In questi giorni è in corso a Roma la sesta edizione di Icar, la Conferenza italiana sull’aids e i retrovirus, promossa salla Simit, la Società italiana malattie infettive e tropicali. Il congresso propone un inedito e tridimensionale approccio tra scienza di base, ricerca diagnostico-clinica, competenze delle associazioni di pazienti e delle comunità colpite dall’hiv. Un obiettivo ambizioso in un momento in cui gli standard di assistenza e cura raggiunti in Italia devono confrontarsi con esigenze di sostenibilità, mettendo così costantemente in discussione i percorsi intrapresi nei diversi ambiti.
“Il timore di noi specialisti è che le denunce di infezione possano essere sottostimate rispetto ai casi effettivi – afferma Carlo Federico Perno, professore di Virologia all’università di Roma Tor Vergata e direttore della scuola di specializzazione in Microbiologia e virologia – Al di là dei numeri, ciò che ci colpisce sono le nuove popolazioni: aumentano le infezioni per i giovani omosessuali, che pensavamo protetti dalle campagne d’informazione. Inoltre l’Italia è tra i fanalini di coda in Europa come tempo della diagnosi: è troppo tardiva, in fase avanzata, e questo significa minori chance di tornare alla normalità anche con una terapia antivirale efficace, nonché maggiori chance di contagio di altre persone nel lungo periodo che intercorre tra l’infezione e la diagnosi (tardiva). La colpa è, purtroppo, semplice: la totale assenza della percezione della malattia e la completa incoscienza di fronte alla gravità della stessa”.
“La sensazione che si percepisce – afferma Massimo Andreoni, presidente di Icar e Simit – è che le nuove possibilità terapeutiche che rendono oggi questa malattia controllabile nella maggior parte dei casi e un ridotto interesse da parte dei media abbia determinato una perdita di attenzione da parte della popolazione alla trasmissione di questa malattia, ma è utile ricordare che i farmaci che oggi possediamo sono estremamente efficaci ma non in grado di eradicare l’infezione e quindi il trattamento della malattia deve essere considerato cronico per tutta la vita con le conseguenze che questo può determinare”.
Tra le tematiche che affrontate, la centralità del rapporto comunicazionale tra paziente e medico, l’esplorazione delle possibilità ad ampio raggio in campo preventivo, la valutazione complessiva del paziente al fine di favorire un monitoraggio d’insieme, l’attenzione a particolari problematiche di popolazione e di condizione clinica, l’imprescindibile correlazione tra il dato di successo virologico e le conseguenti sfide cliniche in funzione della promozione della qualità della vita dei pazienti.

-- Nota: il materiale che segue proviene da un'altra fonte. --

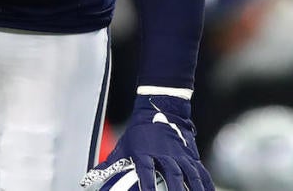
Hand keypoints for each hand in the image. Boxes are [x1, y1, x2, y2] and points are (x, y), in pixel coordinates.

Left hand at [81, 95, 212, 190]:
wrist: (161, 109)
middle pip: (171, 173)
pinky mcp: (191, 155)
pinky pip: (200, 172)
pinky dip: (205, 185)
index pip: (145, 170)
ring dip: (193, 189)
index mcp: (144, 152)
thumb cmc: (139, 132)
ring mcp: (179, 154)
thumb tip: (87, 179)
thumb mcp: (122, 145)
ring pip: (189, 173)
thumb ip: (107, 165)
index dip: (146, 184)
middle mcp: (164, 153)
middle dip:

In linea con la tradizione e la filosofia Icar, anche l’edizione 2014 dedica ampio spazio al contributo dei giovani ricercatori italiani: nelle comunicazioni orali, nei poster e attraverso il premio Icar-Croi 2014. Stessa grande attenzione alle persone affette e alle associazioni, con diversi momenti dedicati nell’ambito del programma scientifico e con l’introduzione di un nuovo topic “scienze sociali e aspetti di comunità” tra gli argomenti portanti del congresso. Infine Icar-lab, una nuova sessione pensata proprio per confrontarsi e indirizzarsi verso percorsi comuni nei vari ambiti.